Write out the full listing again, exactly as it stands.

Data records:
>> BEGIN

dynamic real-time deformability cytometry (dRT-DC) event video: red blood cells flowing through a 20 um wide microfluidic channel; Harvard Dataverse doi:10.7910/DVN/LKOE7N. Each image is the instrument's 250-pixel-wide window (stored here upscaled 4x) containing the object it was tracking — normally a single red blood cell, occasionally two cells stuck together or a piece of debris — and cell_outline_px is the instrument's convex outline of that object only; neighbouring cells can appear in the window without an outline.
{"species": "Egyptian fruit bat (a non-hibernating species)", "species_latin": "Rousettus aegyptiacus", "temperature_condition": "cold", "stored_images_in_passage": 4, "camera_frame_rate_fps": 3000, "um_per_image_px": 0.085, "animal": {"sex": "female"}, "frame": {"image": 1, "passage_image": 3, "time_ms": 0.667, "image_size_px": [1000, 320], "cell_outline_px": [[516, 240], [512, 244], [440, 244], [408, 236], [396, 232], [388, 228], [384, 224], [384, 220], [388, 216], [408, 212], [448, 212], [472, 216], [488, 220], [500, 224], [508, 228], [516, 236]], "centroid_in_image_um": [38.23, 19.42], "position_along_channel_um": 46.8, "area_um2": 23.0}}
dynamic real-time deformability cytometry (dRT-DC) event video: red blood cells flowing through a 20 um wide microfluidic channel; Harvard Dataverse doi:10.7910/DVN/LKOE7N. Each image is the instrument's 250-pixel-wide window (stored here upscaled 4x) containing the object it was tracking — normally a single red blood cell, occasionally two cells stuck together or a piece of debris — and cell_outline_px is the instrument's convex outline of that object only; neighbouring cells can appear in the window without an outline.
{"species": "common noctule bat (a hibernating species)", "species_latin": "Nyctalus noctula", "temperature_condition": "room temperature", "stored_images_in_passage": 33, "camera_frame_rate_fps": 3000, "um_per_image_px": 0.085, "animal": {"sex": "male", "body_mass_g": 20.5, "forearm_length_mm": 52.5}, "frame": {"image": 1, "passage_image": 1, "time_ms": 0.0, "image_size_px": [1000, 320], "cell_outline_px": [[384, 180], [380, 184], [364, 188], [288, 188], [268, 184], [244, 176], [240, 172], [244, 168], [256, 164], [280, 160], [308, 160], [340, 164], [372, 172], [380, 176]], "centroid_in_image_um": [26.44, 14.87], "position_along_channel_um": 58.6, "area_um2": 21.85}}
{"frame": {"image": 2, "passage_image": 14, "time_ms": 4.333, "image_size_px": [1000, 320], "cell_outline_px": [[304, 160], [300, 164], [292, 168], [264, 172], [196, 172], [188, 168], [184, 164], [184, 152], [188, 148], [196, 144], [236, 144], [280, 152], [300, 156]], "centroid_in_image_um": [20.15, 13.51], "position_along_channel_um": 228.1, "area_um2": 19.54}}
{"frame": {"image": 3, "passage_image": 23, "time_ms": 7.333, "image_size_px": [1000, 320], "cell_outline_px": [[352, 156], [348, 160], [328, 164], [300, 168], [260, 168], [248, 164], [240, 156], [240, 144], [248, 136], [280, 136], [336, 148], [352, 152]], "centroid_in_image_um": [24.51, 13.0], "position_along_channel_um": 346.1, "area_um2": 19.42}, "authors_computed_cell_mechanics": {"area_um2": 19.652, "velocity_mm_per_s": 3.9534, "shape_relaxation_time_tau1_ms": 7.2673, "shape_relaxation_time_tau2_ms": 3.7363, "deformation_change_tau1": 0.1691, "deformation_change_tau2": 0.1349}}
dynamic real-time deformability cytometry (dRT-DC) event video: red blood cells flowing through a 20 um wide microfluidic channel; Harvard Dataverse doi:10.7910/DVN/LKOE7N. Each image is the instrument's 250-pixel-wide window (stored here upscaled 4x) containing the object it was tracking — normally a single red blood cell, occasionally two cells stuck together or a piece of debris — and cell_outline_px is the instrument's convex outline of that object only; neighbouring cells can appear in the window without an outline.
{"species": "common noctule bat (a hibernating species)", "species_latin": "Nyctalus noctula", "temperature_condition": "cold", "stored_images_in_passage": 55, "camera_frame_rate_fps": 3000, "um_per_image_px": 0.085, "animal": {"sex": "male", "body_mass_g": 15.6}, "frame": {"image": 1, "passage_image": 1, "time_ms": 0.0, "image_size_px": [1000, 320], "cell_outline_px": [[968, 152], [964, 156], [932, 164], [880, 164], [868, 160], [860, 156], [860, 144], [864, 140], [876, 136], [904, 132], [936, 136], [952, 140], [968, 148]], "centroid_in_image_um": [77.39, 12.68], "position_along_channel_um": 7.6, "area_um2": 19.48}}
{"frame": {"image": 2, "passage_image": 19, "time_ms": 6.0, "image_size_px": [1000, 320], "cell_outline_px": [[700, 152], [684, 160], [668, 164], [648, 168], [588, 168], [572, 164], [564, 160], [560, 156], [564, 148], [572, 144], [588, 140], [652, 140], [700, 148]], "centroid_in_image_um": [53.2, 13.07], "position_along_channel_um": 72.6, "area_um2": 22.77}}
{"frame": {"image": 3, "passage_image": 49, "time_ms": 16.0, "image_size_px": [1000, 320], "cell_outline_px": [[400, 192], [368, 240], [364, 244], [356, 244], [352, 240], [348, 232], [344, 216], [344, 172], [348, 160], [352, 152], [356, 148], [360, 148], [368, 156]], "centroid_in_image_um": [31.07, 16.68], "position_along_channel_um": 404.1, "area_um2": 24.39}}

>> END

Response:
dynamic real-time deformability cytometry (dRT-DC) event video: red blood cells flowing through a 20 um wide microfluidic channel; Harvard Dataverse doi:10.7910/DVN/LKOE7N. Each image is the instrument's 250-pixel-wide window (stored here upscaled 4x) containing the object it was tracking — normally a single red blood cell, occasionally two cells stuck together or a piece of debris — and cell_outline_px is the instrument's convex outline of that object only; neighbouring cells can appear in the window without an outline.
{"species": "Egyptian fruit bat (a non-hibernating species)", "species_latin": "Rousettus aegyptiacus", "temperature_condition": "cold", "stored_images_in_passage": 4, "camera_frame_rate_fps": 3000, "um_per_image_px": 0.085, "animal": {"sex": "female"}, "frame": {"image": 1, "passage_image": 3, "time_ms": 0.667, "image_size_px": [1000, 320], "cell_outline_px": [[516, 240], [512, 244], [440, 244], [408, 236], [396, 232], [388, 228], [384, 224], [384, 220], [388, 216], [408, 212], [448, 212], [472, 216], [488, 220], [500, 224], [508, 228], [516, 236]], "centroid_in_image_um": [38.23, 19.42], "position_along_channel_um": 46.8, "area_um2": 23.0}}
dynamic real-time deformability cytometry (dRT-DC) event video: red blood cells flowing through a 20 um wide microfluidic channel; Harvard Dataverse doi:10.7910/DVN/LKOE7N. Each image is the instrument's 250-pixel-wide window (stored here upscaled 4x) containing the object it was tracking — normally a single red blood cell, occasionally two cells stuck together or a piece of debris — and cell_outline_px is the instrument's convex outline of that object only; neighbouring cells can appear in the window without an outline.
{"species": "common noctule bat (a hibernating species)", "species_latin": "Nyctalus noctula", "temperature_condition": "room temperature", "stored_images_in_passage": 33, "camera_frame_rate_fps": 3000, "um_per_image_px": 0.085, "animal": {"sex": "male", "body_mass_g": 20.5, "forearm_length_mm": 52.5}, "frame": {"image": 1, "passage_image": 1, "time_ms": 0.0, "image_size_px": [1000, 320], "cell_outline_px": [[384, 180], [380, 184], [364, 188], [288, 188], [268, 184], [244, 176], [240, 172], [244, 168], [256, 164], [280, 160], [308, 160], [340, 164], [372, 172], [380, 176]], "centroid_in_image_um": [26.44, 14.87], "position_along_channel_um": 58.6, "area_um2": 21.85}}
{"frame": {"image": 2, "passage_image": 14, "time_ms": 4.333, "image_size_px": [1000, 320], "cell_outline_px": [[304, 160], [300, 164], [292, 168], [264, 172], [196, 172], [188, 168], [184, 164], [184, 152], [188, 148], [196, 144], [236, 144], [280, 152], [300, 156]], "centroid_in_image_um": [20.15, 13.51], "position_along_channel_um": 228.1, "area_um2": 19.54}}
{"frame": {"image": 3, "passage_image": 23, "time_ms": 7.333, "image_size_px": [1000, 320], "cell_outline_px": [[352, 156], [348, 160], [328, 164], [300, 168], [260, 168], [248, 164], [240, 156], [240, 144], [248, 136], [280, 136], [336, 148], [352, 152]], "centroid_in_image_um": [24.51, 13.0], "position_along_channel_um": 346.1, "area_um2": 19.42}, "authors_computed_cell_mechanics": {"area_um2": 19.652, "velocity_mm_per_s": 3.9534, "shape_relaxation_time_tau1_ms": 7.2673, "shape_relaxation_time_tau2_ms": 3.7363, "deformation_change_tau1": 0.1691, "deformation_change_tau2": 0.1349}}
dynamic real-time deformability cytometry (dRT-DC) event video: red blood cells flowing through a 20 um wide microfluidic channel; Harvard Dataverse doi:10.7910/DVN/LKOE7N. Each image is the instrument's 250-pixel-wide window (stored here upscaled 4x) containing the object it was tracking — normally a single red blood cell, occasionally two cells stuck together or a piece of debris — and cell_outline_px is the instrument's convex outline of that object only; neighbouring cells can appear in the window without an outline.
{"species": "common noctule bat (a hibernating species)", "species_latin": "Nyctalus noctula", "temperature_condition": "cold", "stored_images_in_passage": 55, "camera_frame_rate_fps": 3000, "um_per_image_px": 0.085, "animal": {"sex": "male", "body_mass_g": 15.6}, "frame": {"image": 1, "passage_image": 1, "time_ms": 0.0, "image_size_px": [1000, 320], "cell_outline_px": [[968, 152], [964, 156], [932, 164], [880, 164], [868, 160], [860, 156], [860, 144], [864, 140], [876, 136], [904, 132], [936, 136], [952, 140], [968, 148]], "centroid_in_image_um": [77.39, 12.68], "position_along_channel_um": 7.6, "area_um2": 19.48}}
{"frame": {"image": 2, "passage_image": 19, "time_ms": 6.0, "image_size_px": [1000, 320], "cell_outline_px": [[700, 152], [684, 160], [668, 164], [648, 168], [588, 168], [572, 164], [564, 160], [560, 156], [564, 148], [572, 144], [588, 140], [652, 140], [700, 148]], "centroid_in_image_um": [53.2, 13.07], "position_along_channel_um": 72.6, "area_um2": 22.77}}
{"frame": {"image": 3, "passage_image": 49, "time_ms": 16.0, "image_size_px": [1000, 320], "cell_outline_px": [[400, 192], [368, 240], [364, 244], [356, 244], [352, 240], [348, 232], [344, 216], [344, 172], [348, 160], [352, 152], [356, 148], [360, 148], [368, 156]], "centroid_in_image_um": [31.07, 16.68], "position_along_channel_um": 404.1, "area_um2": 24.39}}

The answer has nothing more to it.